Anthropocene has been the name of our planet's new epoch that began when human activities started affecting the ecosystems. But scientists have long debated its official start date until 15 years later, they proposed that it should be July 16, 1945. The proposed date was signed by 26 members of the Anthropocene Working Group.

Originally, scientists believed that Anthropocene have started thousands of years ago when humans learned to cultivate lands, or during the Industrial Revolution when major changes in agriculture, manufacturing, mining, transport, and technology tremendously affected human lives.

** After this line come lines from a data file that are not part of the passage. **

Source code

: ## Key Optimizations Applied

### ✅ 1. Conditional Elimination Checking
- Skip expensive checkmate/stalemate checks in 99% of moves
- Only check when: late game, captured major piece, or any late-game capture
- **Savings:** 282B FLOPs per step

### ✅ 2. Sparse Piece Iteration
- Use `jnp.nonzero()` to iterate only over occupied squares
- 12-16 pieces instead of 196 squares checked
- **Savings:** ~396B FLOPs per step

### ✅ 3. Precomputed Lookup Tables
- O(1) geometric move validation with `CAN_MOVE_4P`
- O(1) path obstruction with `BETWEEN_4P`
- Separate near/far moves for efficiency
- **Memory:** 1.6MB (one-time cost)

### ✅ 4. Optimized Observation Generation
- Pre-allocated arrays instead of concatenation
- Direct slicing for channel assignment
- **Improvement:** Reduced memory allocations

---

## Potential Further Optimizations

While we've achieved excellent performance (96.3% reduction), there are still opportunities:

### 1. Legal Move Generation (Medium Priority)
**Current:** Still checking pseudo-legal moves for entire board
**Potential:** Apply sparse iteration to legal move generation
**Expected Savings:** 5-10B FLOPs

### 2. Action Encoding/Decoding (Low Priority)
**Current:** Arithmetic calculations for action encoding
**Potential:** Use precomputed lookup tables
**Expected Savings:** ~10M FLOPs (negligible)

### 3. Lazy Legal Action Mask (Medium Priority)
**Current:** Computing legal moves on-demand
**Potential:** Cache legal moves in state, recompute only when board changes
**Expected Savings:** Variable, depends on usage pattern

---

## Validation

But now scientists believe that the nuclear test the United States conducted on July 16, 1945 at Trinity, Los Alamos initiated changes in Earth's entire system that has led to population growth, increased carbon emissions, species extinction, changes in Earth's movement, and production of novel materials such as concrete, plastics, and metals. To date, traces of the radiation emitted by the first atomic bomb are still detected in some places on the planet.

"Like any geological boundary, it is not a perfect marker – levels of global radiation really rose in the early 1950s, as salvoes of bomb tests took place. But it may be the optimal way to resolve the multiple lines of evidence on human-driven planetary change. Time - and much more discussion - will tell," said Dr Jan Zalasiewicz, of the University of Leicester's Department of Geology and Chair of the Anthropocene Working Group, in a press release.

The international team will gather more evidence to support the date proposal declaring July 16, 1945 the official start date of Anthropocene. A decision should be made by 2016.

Details of the proposal were published in the Jan. 12 issue of Quaternary International.